Bruce Norris graduated from Northwestern University in 1982.  As an actor, he performed on Broadway in Wendy Wasserstein’s An American Daughter and Neil Simon’s Biloxi Blues.  As a playwright, almost all of his plays have been produced at the Steppenwolf Theatre, where Norris has also acted.  Some of his other plays include The Actor Retires (his first play), Purple Heart, and The Low Road, which just premiered at the Royal Court Theatre in March.

Clybourne Park is an unofficial sequel to the 1959 Lorraine Hansberry play A Raisin in the Sun, which was about black Younger family attempting to move into the all-white neighborhood Clybourne Park.  The first act of Clybourne Park takes place during the events of A Raisin in the Sun, but from the perspective of the white family who is selling their house.  The characters are Russ and Bev, who are attempting to sell their house while grieving over the death of their son, Francine and Albert, Russ and Bev’s black housekeeper and her black husband, Jim, the clergyman, and Karl and Betsy, the neighbor and his deaf wife.   Karl is the exact same character as the minor white character in A Raisin in the Sun, Karl Lindner, who attempts to convince the black Younger family into not buying the house; in Clybourne Park, the same character tries to convince Russ and Bev into backing out of the deal.   In the second act, all of the actors change characters, as the events of the play take place in the same house in 2009.  Over those fifty years, Clybourne Park has become an all-black neighborhood, the black characters represent a neighborhood organization, and the white couple is seeking to buy the house.  After lengthy discussions of housing codes, the conversation eventually turns to racism, to which both parties respond poorly.  At the very end of the play, a nearby worker finds an old trunk with some of Russ and Bev’s stuff, including their son’s suicide note.  We are transported back to 1959, and Bev catches her son, Kenneth, late at night. One of the very last lines of the play is “I really believe things are about to change for the better. I firmly believe that.”

1) The structure of this play is quite odd—it’s essentially the same very long scene twice, with no rising action between the acts.  What is the effect of the structure of this play? Why is the 1959 coda necessary at the very end?
2) Perhaps the most interesting character choice in Act 1 is Betsy.  Where does her deafness fit in with the grand scheme of this play? Is it played for laughs? Isn’t that bad?
3) Long periods of this play are comprised of dialogue about seemingly irrelevant subjects, such as the capitals of foreign countries and housing codes.  What do you think of this?  Is there an underlying point here?  Is it a reference to the mundaneness of institutional racism?

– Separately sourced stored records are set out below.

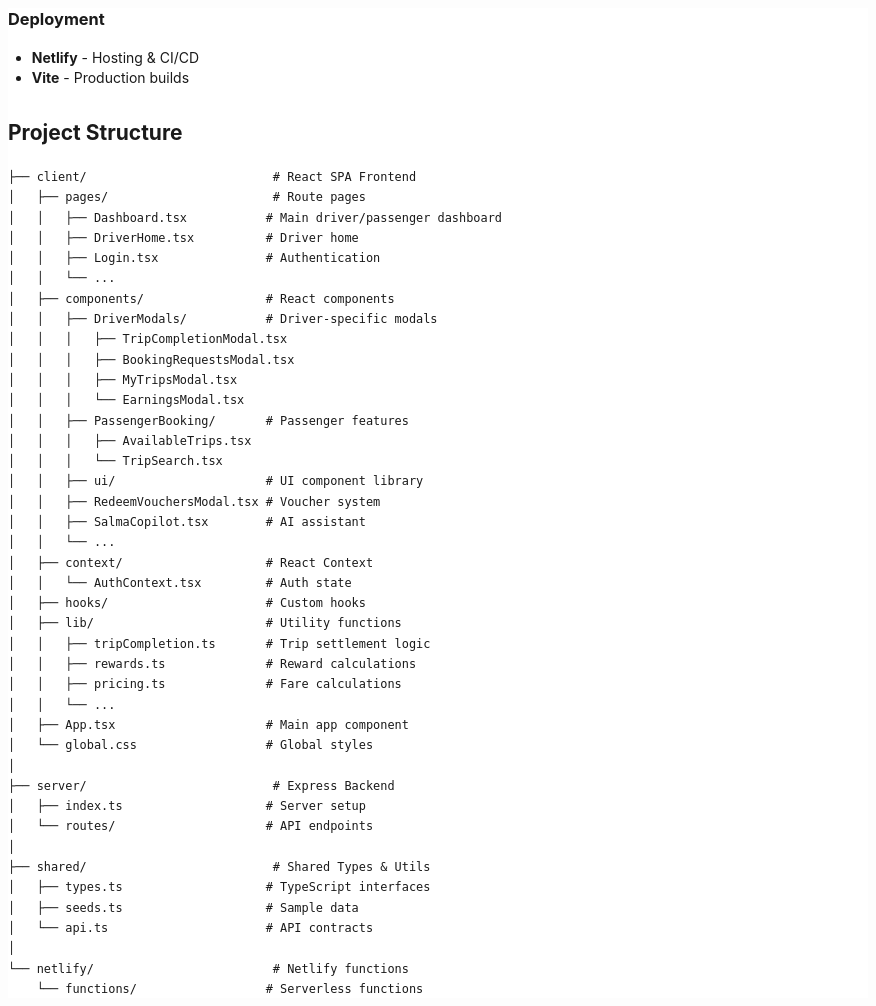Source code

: ### Deployment

- **Netlify** - Hosting & CI/CD
- **Vite** - Production builds

##  Project Structure

```
├── client/                          # React SPA Frontend
│   ├── pages/                       # Route pages
│   │   ├── Dashboard.tsx           # Main driver/passenger dashboard
│   │   ├── DriverHome.tsx          # Driver home
│   │   ├── Login.tsx               # Authentication
│   │   └── ...
│   ├── components/                 # React components
│   │   ├── DriverModals/           # Driver-specific modals
│   │   │   ├── TripCompletionModal.tsx
│   │   │   ├── BookingRequestsModal.tsx
│   │   │   ├── MyTripsModal.tsx
│   │   │   └── EarningsModal.tsx
│   │   ├── PassengerBooking/       # Passenger features
│   │   │   ├── AvailableTrips.tsx
│   │   │   └── TripSearch.tsx
│   │   ├── ui/                     # UI component library
│   │   ├── RedeemVouchersModal.tsx # Voucher system
│   │   ├── SalmaCopilot.tsx        # AI assistant
│   │   └── ...
│   ├── context/                    # React Context
│   │   └── AuthContext.tsx         # Auth state
│   ├── hooks/                      # Custom hooks
│   ├── lib/                        # Utility functions
│   │   ├── tripCompletion.ts       # Trip settlement logic
│   │   ├── rewards.ts              # Reward calculations
│   │   ├── pricing.ts              # Fare calculations
│   │   └── ...
│   ├── App.tsx                     # Main app component
│   └── global.css                  # Global styles
│
├── server/                          # Express Backend
│   ├── index.ts                    # Server setup
│   └── routes/                     # API endpoints
│
├── shared/                          # Shared Types & Utils
│   ├── types.ts                    # TypeScript interfaces
│   ├── seeds.ts                    # Sample data
│   └── api.ts                      # API contracts
│
└── netlify/                         # Netlify functions
    └── functions/                  # Serverless functions
```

4) This play exists in a sort of highly specific modern genre of “civil conversation turned uncivil” in the same vein as Yasmina Reza’s God of Carnage or Lisa D’Amour’s Detroit.  What does it say about our current society and the state of our theatre that this has become such a common theme in well-received modern plays?  Does it suggest a growing distrust of the politically-correct?
5) How do you feel about Swine Palace producing this play in the fall? It is being directed by Femi Euba, so, of course, it will be a successful production, but what exactly is there to be gained from this play in Baton Rouge? Will audiences enjoy it?